A couple of days ago, I used my blog to show that allowing commercial banks to create money and charge interest is a sure recipe for disaster (see "The Money Creation Racket must end"). I gave the example of an island where a commercial bank is allowed to create €1,000,000 of money, which it lends to the population at 5% interest. Irrespective of how things are run, the inevitable consequence is that after 20 years or so, the bankers control the economy. Either they use the interest payments to pay themselves huge salaries, which they can then spend back into the economy, or their create more money every year to provide the population with enough new money to pay the interest on the previous loans.
I mentioned one further variant in which the bankers not only create enough new money every year to both cover the interest payments, and give people enough extra money to give them the impression that things are improving.
To make the story clear, I decided to fill in the details of this.
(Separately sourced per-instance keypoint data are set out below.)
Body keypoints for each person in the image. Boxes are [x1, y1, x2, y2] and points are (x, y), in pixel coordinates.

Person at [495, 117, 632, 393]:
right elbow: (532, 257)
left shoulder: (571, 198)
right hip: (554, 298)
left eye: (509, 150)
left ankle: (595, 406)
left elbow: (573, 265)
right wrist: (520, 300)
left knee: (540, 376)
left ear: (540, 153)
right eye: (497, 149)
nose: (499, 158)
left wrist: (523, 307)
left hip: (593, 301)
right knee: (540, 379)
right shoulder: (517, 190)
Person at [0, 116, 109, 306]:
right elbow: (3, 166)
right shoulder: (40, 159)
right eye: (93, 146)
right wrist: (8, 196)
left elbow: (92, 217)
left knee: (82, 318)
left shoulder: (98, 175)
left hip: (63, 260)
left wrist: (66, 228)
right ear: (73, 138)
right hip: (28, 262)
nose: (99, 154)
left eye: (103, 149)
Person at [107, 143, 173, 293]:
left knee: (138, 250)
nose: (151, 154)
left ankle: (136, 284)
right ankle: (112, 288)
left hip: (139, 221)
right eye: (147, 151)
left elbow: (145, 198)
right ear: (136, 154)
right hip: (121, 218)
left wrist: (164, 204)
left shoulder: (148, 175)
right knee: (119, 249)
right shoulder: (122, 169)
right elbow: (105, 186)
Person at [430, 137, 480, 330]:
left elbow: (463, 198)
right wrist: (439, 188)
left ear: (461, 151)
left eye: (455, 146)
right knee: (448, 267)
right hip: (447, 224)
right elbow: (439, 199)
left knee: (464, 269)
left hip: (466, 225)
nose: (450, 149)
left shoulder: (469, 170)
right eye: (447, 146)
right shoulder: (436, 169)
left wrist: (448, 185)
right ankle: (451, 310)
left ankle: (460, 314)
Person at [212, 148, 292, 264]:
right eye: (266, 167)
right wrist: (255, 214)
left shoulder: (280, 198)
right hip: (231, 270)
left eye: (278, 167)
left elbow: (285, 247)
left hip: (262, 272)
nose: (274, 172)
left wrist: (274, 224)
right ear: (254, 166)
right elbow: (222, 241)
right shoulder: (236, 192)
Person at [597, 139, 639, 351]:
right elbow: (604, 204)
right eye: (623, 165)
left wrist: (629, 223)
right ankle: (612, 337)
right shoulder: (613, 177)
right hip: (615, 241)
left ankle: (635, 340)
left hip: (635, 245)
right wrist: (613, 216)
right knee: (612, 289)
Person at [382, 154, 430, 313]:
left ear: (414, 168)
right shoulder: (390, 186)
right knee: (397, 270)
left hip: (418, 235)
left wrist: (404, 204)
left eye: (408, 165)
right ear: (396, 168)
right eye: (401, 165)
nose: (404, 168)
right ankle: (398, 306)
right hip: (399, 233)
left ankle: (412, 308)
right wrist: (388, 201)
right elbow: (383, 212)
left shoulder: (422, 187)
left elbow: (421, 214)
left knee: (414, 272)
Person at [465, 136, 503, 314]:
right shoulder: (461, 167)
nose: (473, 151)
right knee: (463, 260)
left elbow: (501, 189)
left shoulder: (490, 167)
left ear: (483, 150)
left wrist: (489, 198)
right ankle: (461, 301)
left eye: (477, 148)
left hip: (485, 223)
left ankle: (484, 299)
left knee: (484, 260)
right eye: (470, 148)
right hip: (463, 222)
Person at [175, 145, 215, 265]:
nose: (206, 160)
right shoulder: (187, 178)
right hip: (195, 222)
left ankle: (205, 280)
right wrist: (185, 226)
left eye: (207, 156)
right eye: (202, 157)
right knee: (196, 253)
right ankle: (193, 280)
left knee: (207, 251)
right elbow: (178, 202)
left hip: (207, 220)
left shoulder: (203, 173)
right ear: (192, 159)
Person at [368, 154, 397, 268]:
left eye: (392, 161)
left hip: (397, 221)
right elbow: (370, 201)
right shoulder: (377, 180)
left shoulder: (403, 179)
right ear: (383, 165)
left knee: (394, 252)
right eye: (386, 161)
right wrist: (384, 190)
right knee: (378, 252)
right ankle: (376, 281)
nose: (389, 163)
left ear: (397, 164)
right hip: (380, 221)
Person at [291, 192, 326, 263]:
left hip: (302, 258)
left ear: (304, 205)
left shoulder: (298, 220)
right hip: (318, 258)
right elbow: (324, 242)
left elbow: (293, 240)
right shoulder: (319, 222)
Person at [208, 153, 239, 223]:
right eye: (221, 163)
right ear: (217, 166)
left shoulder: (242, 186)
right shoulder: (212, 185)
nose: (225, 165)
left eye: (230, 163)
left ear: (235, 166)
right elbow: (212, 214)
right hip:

The table shows what would happen if the bank loans out enough money to allow the interest for the previous year, but in addition provide a roughly 2% increase in the free money - what I call "People's Money".
You can see that the population does indeed get an increase in the amount of available cash - increasing from €950,000 at the end of year one, to over €1,350,000 after 20 years. This would allow them to get a 2% increase in salary every year. Great! But, at the same time, the total money supply is going through the roof - increasing from €1,000,000 in year one to €3,335,961 after 20 years. The really critical feature is that nearly €2 million of that money has been paid to the bank in interest charges - meaning that the bank now has nearly 60% of the entire economy.
The consequences of this will depend on what the bank does with all the money it rakes in. If it spends the money back into the system, then the automatic consequence will be inflation. Goods that could be bought for €10 in year one, will probably cost nearly 3 times as much after 20 years. Alternatively, it could just hoard the money or transfer it to some other island.
But perhaps even more importantly, having all that money gives the bank the power to pay anyone who might threaten to derail the gravy train by exposing the scam. That allows them to keep the system going for their benefit. You can imagine that it would be particularly important to pay the politicians, economists and journalists enough to keep the scheme out of the spotlight.
I would just love to hear anyone trying to defend the current money creation system - a system in which the money supply is created by commercial banks with interest attached. I am certain that anyone who tries to convince us that it makes sense to do things that way is either (a) stupid, or (b) being paid to keep the gravy train going.
It is definitely time to put an end to this fiasco.